AI {hardware} maker Cerebras introduced on Wednesday that its programs have outperformed NVIDIA’s DGX B200 with 8 Blackwell GPUs’ [Graphic Processing Units] output token velocity on Meta’s Llama 4 Maverick Mannequin.
Cerebras achieved an output token velocity of over 2,500 tokens/sec, whereas NVIDIA demonstrated only one,000 tokens per second.
Nonetheless, NVIDIA outperformed programs from Groq, AMD, Google, and different distributors. “Solely Cerebras stands – and we smoked Blackwell,” mentioned Cerebras in a submit on X.
Cerebras simply beat NVIDIA Blackwell
Final week: Blackwell hit 1,000 t/s on Llama 4.
In the present day: Cerebras hit 2,500 t/s on the identical mannequin, similar benchmarks by @ArtificialAnlys
Blackwell smoked Groq, AMD, Google – everybody.
Solely Cerebras stands – and we smoked Blackwell. pic.twitter.com/2Nd0W8ttOB— Cerebras (@CerebrasSystems) Could 28, 2025
Based mostly in the USA, Cerebras manufactures {hardware} particularly designed for AI inference, utilizing a skilled AI mannequin to make choices. The corporate’s Wafer-Scale Engine (WSE) expertise provides sooner inference/output tokens velocity than conventional GPUs.
“We’ve examined dozens of distributors, and Cerebras is the one inference answer that outperforms Blackwell for Meta’s flagship mannequin,” mentioned the corporate.
Final month, Meta introduced a partnership with Cerebras to supply builders entry to inference speeds as much as 18 instances sooner than GPU-based options.
Whereas GPUs are broadly used for coaching AI fashions, which require an enormous quantity of information and compute, devoted options for inferencing are being developed at a big scale. Cerebras, Groq, and SambaNova are a number of the different firms engaged on such options.

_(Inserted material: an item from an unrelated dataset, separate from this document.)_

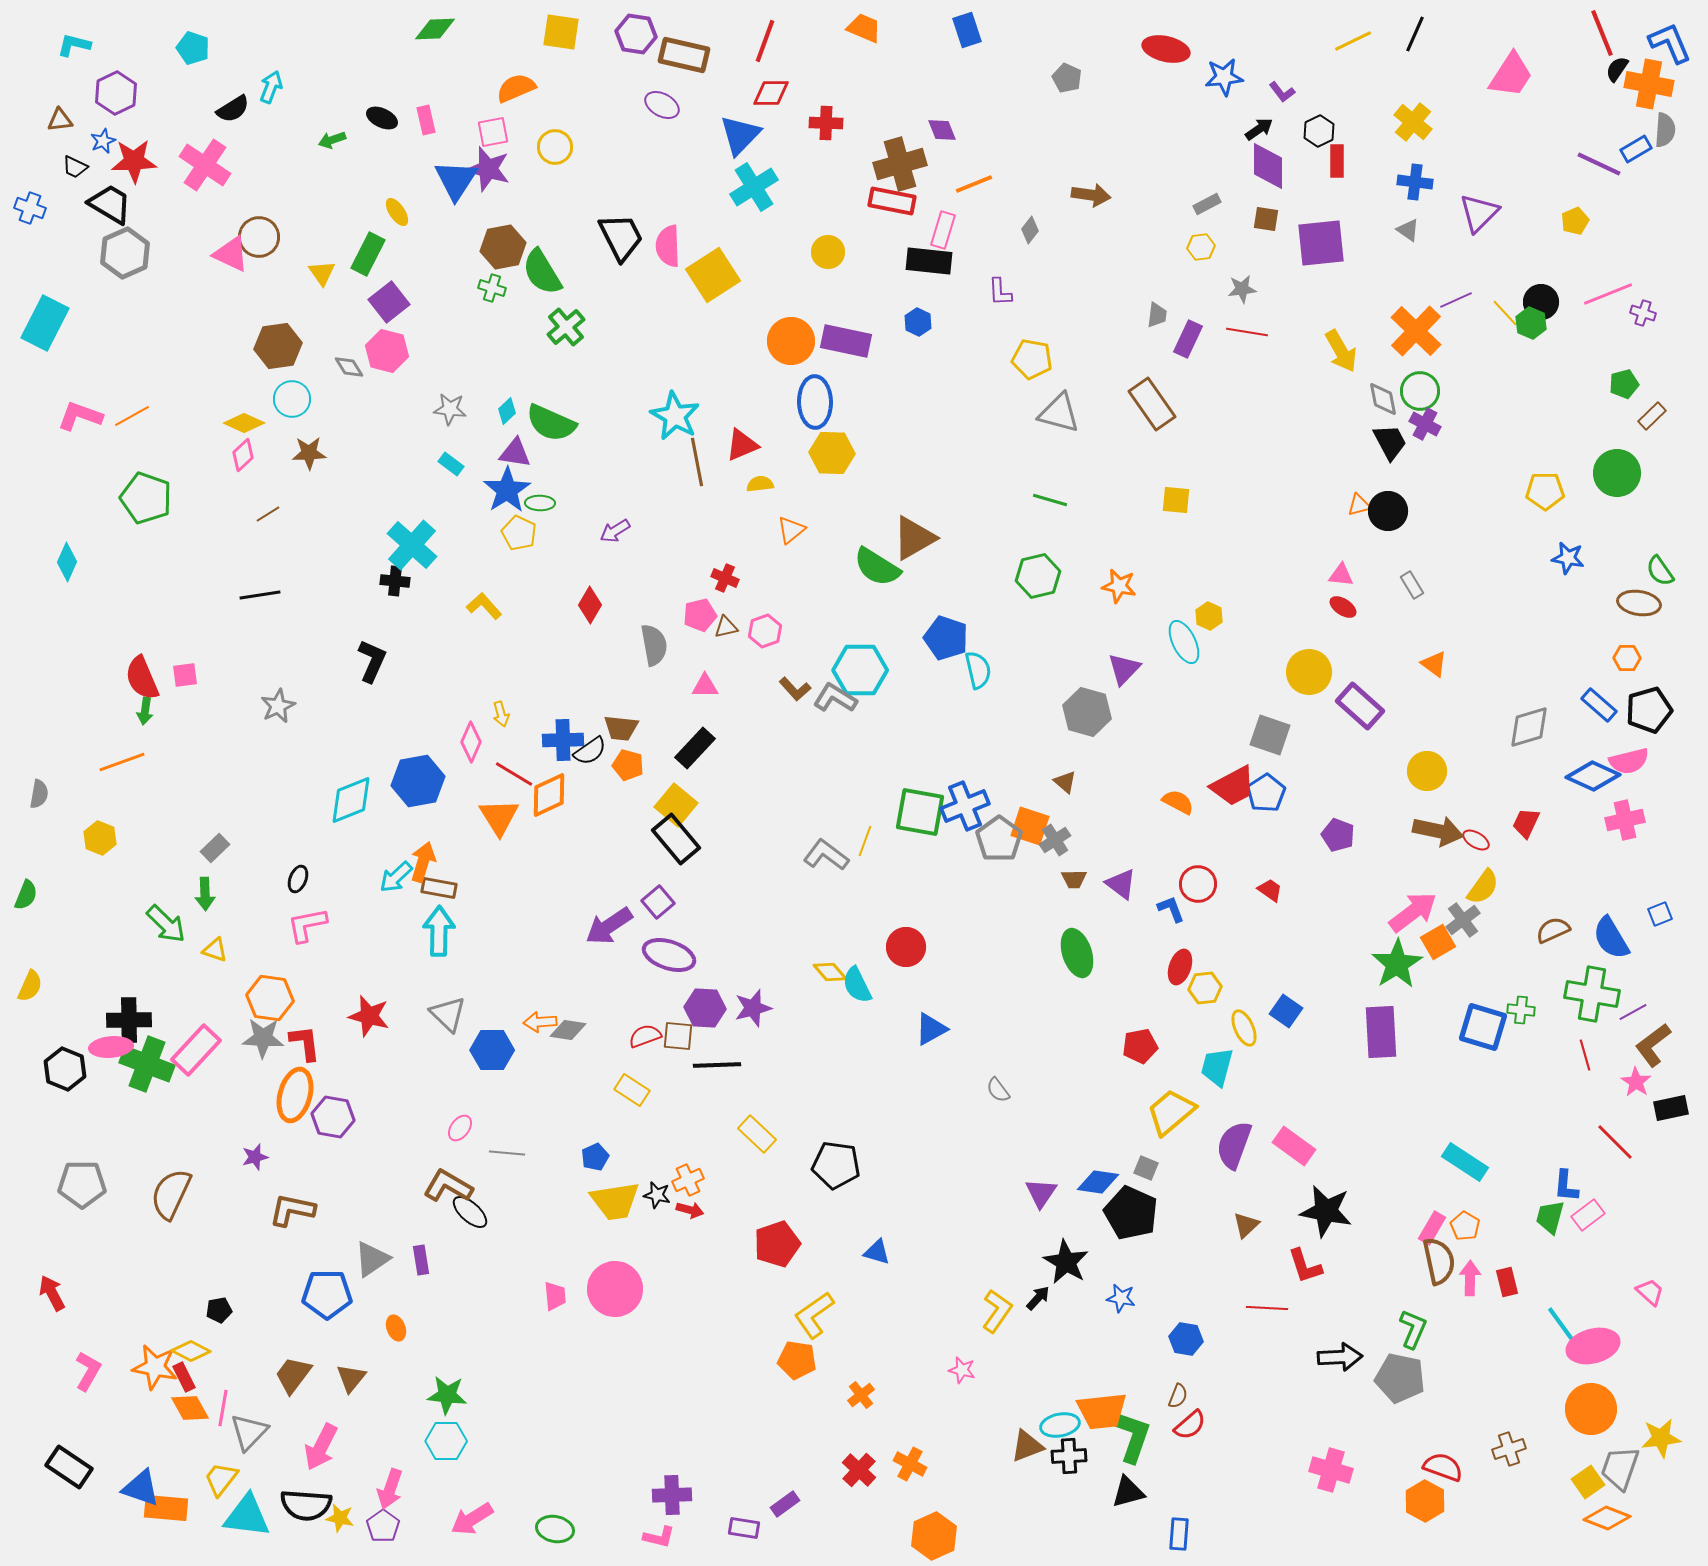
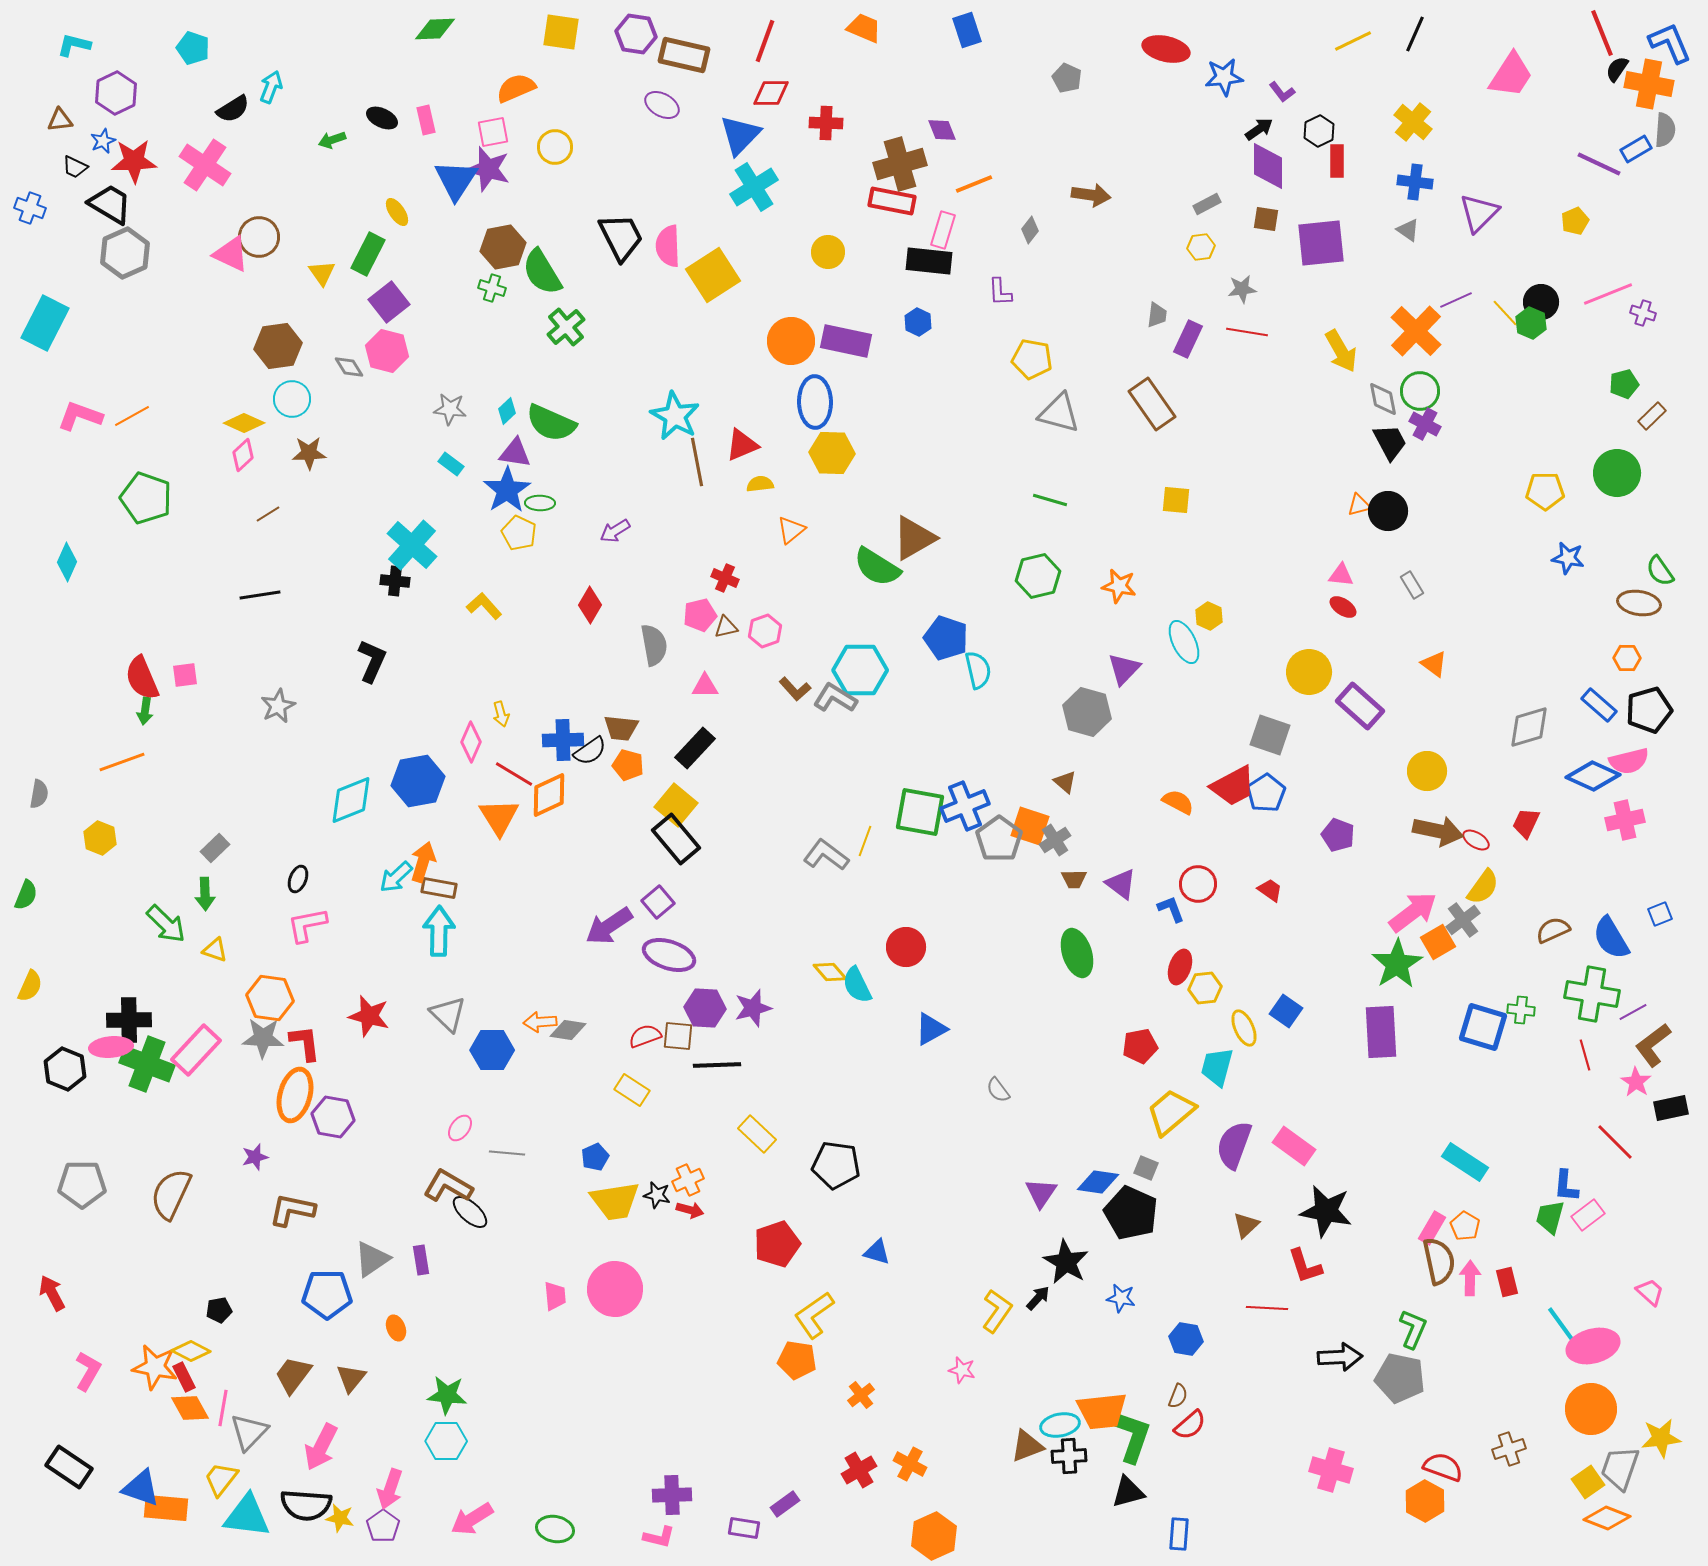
red cross at (859, 1470): rotated 16 degrees clockwise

SambaNova’s SN40L customized AI chip, which options their Reconfigurable Dataflow Unit structure. Manufactured on TSMC’s 5 nm course of, the SN40L combines DRAM, HBM3, and SRAM on every chip.
Then again, Groq provides AI inference processors known as LPUs, or language processing models. As a substitute of counting on exterior reminiscence like GPUs, LPUs hold all of the mannequin parameters instantly inside their chips.
The submit We Smoked NVIDIA’s Blackwell, Says Cerebras appeared first on Analytics India Journal.